During
the past two nights before our couple scripture and prayer time Dale and I took
time to talk about what I read this week for school. I have been really excited
to share with Dale the skills I am learning which can help us continue to
improve our marriage. In John Gottman’s book, The Seven Principles for
Making Marriage Work the “Marital Poop Detector” theory got us both
laughing but we could see the effectiveness of it. Dr. Gottman said, “Every
marriage should have a built-in-warning system that lets you know when your
marital quality is in jeopardy. I call this system the Marital Poop Detector
because it’s really a way of recognizing early whether something just doesn’t
smell right.”
Some
of the questions we can talk about with each other to assess how things are
going in our marriage right now so we avoid issues becoming problems are:
• I wish we are
closer right now.
• There has been
a lot of tension between us.
• My spouses
attention seems to be somewhere else.
• We haven’t been communicating very well.
We
chose these particular issues because this past week has been difficult and
extremely stressful for both of us and we have had these thoughts and feelings.
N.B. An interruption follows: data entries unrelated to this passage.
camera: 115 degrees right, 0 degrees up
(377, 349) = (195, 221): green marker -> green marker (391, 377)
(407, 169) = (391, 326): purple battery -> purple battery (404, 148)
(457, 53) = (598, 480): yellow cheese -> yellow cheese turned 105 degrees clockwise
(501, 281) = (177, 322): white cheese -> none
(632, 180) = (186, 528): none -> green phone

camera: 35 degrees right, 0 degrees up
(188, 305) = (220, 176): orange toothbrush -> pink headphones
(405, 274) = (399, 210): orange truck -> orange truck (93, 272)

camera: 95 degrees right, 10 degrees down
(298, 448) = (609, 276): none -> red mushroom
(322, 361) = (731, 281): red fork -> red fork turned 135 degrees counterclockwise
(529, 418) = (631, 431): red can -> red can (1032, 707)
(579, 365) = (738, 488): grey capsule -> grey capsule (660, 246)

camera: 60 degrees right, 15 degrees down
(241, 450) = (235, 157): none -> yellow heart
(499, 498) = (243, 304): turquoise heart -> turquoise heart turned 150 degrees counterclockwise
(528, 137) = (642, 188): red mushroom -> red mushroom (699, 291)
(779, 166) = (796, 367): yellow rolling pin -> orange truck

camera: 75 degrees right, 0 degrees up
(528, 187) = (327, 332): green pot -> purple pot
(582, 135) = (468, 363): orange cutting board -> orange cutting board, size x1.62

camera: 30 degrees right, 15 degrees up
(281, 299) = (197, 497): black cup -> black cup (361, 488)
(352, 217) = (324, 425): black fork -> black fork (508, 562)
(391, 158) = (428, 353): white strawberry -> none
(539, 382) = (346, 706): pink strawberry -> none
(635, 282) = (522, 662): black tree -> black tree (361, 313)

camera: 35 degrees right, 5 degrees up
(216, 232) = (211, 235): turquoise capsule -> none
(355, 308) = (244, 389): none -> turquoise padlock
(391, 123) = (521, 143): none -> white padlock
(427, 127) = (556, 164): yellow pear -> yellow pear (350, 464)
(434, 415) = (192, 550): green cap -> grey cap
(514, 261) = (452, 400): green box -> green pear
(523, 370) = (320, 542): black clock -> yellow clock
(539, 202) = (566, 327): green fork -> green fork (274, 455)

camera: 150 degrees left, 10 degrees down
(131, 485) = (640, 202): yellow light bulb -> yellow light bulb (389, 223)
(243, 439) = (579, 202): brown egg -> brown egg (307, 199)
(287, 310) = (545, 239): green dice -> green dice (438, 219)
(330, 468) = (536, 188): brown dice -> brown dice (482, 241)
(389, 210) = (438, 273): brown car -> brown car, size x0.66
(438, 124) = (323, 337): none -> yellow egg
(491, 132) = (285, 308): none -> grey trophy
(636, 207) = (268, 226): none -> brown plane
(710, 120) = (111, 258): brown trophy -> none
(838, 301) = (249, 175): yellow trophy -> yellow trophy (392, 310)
My 88 year old Mom decided a week ago it was time for her to move into an
assisted living situation. Through a few miracles we found her the right
situation at the right place and we moved her in. Since my siblings live out of
state this task fell on my husband and I and our kids. I have been helping
accomplish this huge feat every day this past week and I am exhausted. Dale has
helped move her as well as work with a son-in-law to put in a floor in his
home. He is exhausted.
We
have found it is important during these times to reconnect and find ways to
show support for one another. Talking to Dale about my marriage class these
past few nights has helped us open up. I
was able to express to him how hard it has been to go through my parents
possessions to help my Mom choose what to take to her much smaller apartment. I
was flooded with thoughts of my Dad and how much I miss having him around.
Experiencing this grieving again was overwhelming and I was having a hard time
explaining this to Dale so I came across as distant and aloof. During this past
week Dale was having major asthma problems because of all of the dust while
laying the floor and I did not realize it had gotten as bad as it was. He just
seemed to be cranky and impatient. We finally called the doctor and got him on
a different inhaler and now he is feeling much better.
I
am grateful we recognized early “something
just doesn’t smell right” and we “turned towards each other.” Gottman tells us,
“Even making just a small and gentle shift in the trajectory of your
marriage can have a dramatic, positive effect over time. The catch, of course,
is that you have to build on the change and keep it going.”